═════ EXTRACTED TEXT ═════

Applications are written to prepare data, train models and deploy models.

In this demo, there are few major parts. The first one is a DVC based pipeline to train a model. DVC is an open source Data version control tool based on git. It is a handy tool where actions are based on change in data or application. It allows tracking change in a file/directory.

The second part is a github action CICD pipeline. This to automate push application changes to the cloud, in this case Heroku.

In the third part, EvidentlyAI is used to analyze drifts of various kinds such as data and target drift. It is possible to trigger an automated retraining based on a predetermined drift threshold, but it is not covered in this post.

The github repo for this demo is here.

Create a virtual environment

Create a virtual environment using Conda and activate the virtual environment. To install Conda in your system follow this link

conda create -n mlops_pipeline python=3.7 -y
conda activate mlops_pipeline

Create Data Science project structure

I will use the cookiecutter data science project structure to organize my project.

pip install cookiecutter
cookiecutter https://github.com/drivendata/cookiecutter-data-science

Note: At the time of writing cookiecutter is moving to v2

The project structure will be created.

Create a github repository

Create a github repository and push the current project to the repository. I am doing all the development in the main branch.

git init
git add .
git commit -m "first commit"
git branch -M main
git remote add origin https://github.com/kaushikdasroy/mlops_pipeline.git
git push -u origin main

Download Data

I will train a simplistic model to predict customer churn. My focus here is to demo a ML Pipeline and a simple model will be sufficient for that purpose.

I will train the model using data from a Kaggle competition.

After login, accept the competition rules in Kaggle. Use the following command to download the [data] (https://www.kaggle.com/competitions/customer-churn-prediction-2020/data) in data/external location of the project structure. You will also need to place kaggle.json file in ~/.kaggle

pip install kaggle
kaggle competitions download -c customer-churn-prediction-2020

There are few folders in the /data folder. external: External files (ex. train.csv from Kaggle) raw: Raw data for this project Processed: Processed files using the raw files

DVC for data version control

Comment /data/ in the .gitignore file as we are going to use DVC to track data version

Install DVC and initialize it to track the data folder. I will use git for code version control and DVC for data version control.

═════ LISTING ═════

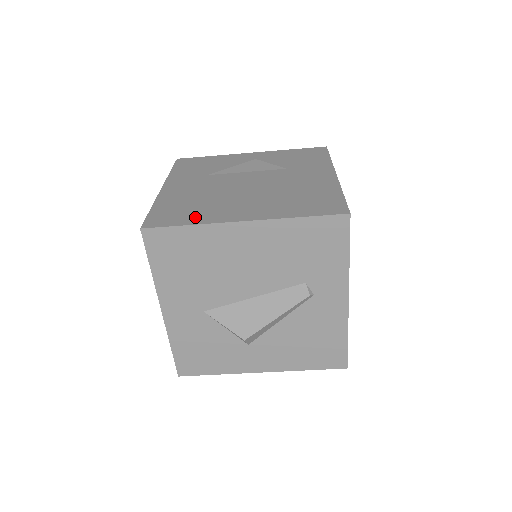
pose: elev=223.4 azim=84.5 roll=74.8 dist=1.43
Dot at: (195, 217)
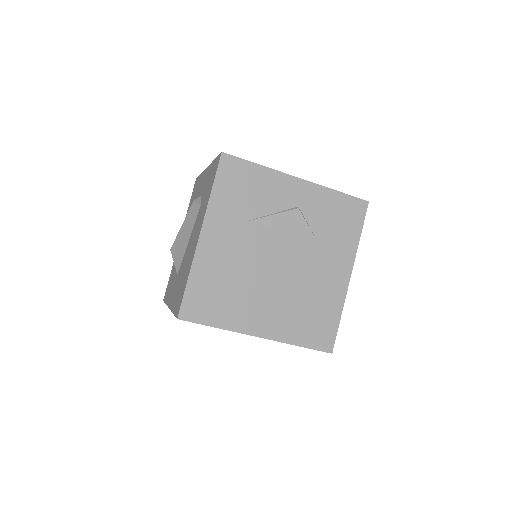
Dot at: (224, 316)
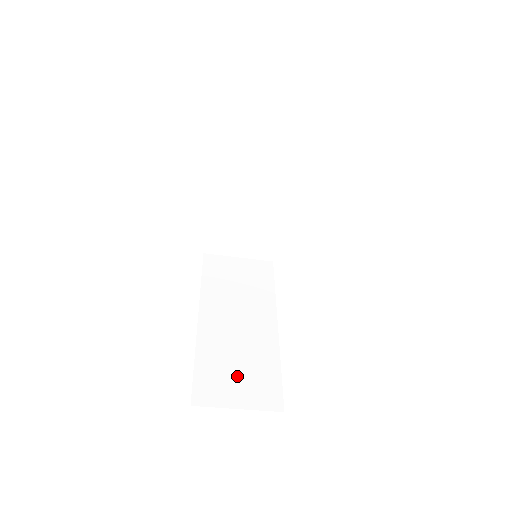
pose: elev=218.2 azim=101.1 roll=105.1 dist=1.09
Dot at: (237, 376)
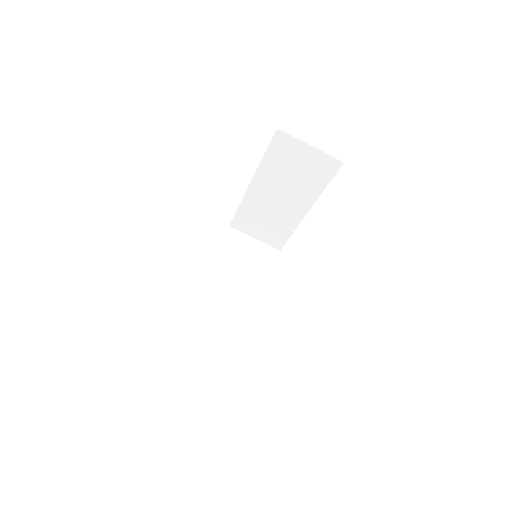
Dot at: (216, 331)
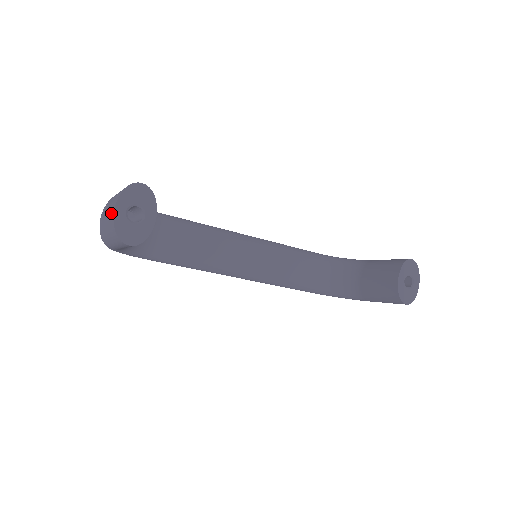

═════

*WHAT IS ASKED*
Reproduce the ML pipeline walkthrough word for word, from "Create Data Science" through "the main branch.".

*TASK RESPONSE*
Create Data Science project structure

I will use the cookiecutter data science project structure to organize my project.

pip install cookiecutter
cookiecutter https://github.com/drivendata/cookiecutter-data-science

Note: At the time of writing cookiecutter is moving to v2

The project structure will be created.

Create a github repository

Create a github repository and push the current project to the repository. I am doing all the development in the main branch.